The Boston haunted tour featured ghosts in the subway tunnels near the stop at Boston Common, ghosts (many) in the Common where they used to hang people, and a ghost that was seen in the Boston Atheneum by Nathaniel Hawthorne for two weeks running. There were also sordid details about the Boston Strangler and the true-life backstory of Edgar Allan Poe’s “The Cask of Amontillado,” which is rooted in a live burial that took place in Boston. All in all, a solid tour.

Then we went to Salem, which I was already hating on from the minute we stepped in it, with haunted houses and exhibits resembling those you’d see in a shopping mall. I love the graveyards and the architecture of Salem, but the mall culture laid on top of all that history in order to appeal to the tourists–that was depressing.

Our last night in Salem we lined up for an evening ghost tour and our guide introduced himself as Silvus, his stripper name I guess. He gave some background on Salem complete with sound effects that were quite annoying and encouraged the audience to act as paparazzi. From there, we went on to the Salem Atheneum, and guess what? Silvus told the same Nathaniel Hawthorne ghost story but littered it with terrible pop culture references to tuna fish sandwiches and Tupperware. Our tour guide was more suited for bad stand-up comedy than ghost stories.

After that the tour was spoiled for me, and I didn’t believe anything Silvus said. Near the cemetery, where the most horrific witch execution occurred (a man named Giles Corey was pressed to death by boulders piled on his chest), Silvus began telling us about the man’s ghost. Supposedly he appears before something awful occurs, and then Silvus launched into a story that involved the ghost in September of 2001. I cringed, thinking this would eventually tie back to 9/11. Thankfully, it didn’t go there.

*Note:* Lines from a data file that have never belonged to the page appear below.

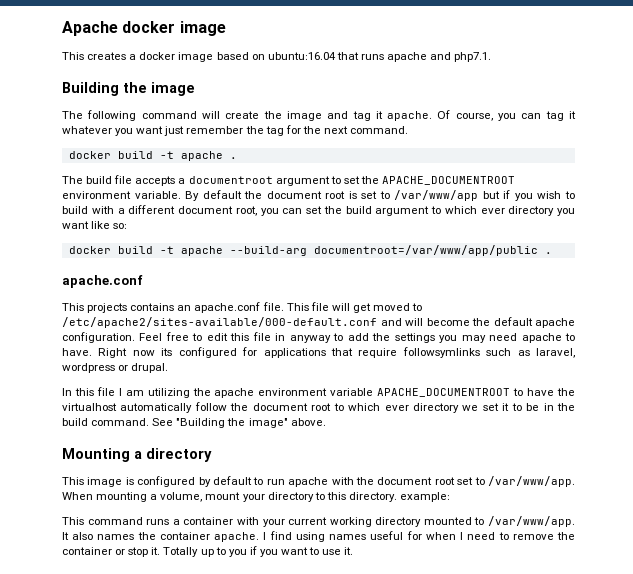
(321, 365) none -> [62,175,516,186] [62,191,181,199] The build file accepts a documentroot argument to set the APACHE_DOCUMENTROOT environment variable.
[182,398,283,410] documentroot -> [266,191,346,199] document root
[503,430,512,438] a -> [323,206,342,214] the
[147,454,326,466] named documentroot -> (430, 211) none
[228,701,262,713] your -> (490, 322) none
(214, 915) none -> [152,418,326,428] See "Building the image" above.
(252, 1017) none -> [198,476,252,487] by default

A little fact checking in our rooms at Marblehead proved that the atheneum haunting written about by Nathaniel Hawthorne did indeed occur at the Boston Atheneum. Once home in New York, I picked up Hawthorne’s The House of the Seven Gables from the bookshelf and began reading. The novel begins with a witch execution and a curse while the townspeople spout hypocritical Puritan values, which I can still see going on in our country today. This was the Salem I had been expecting.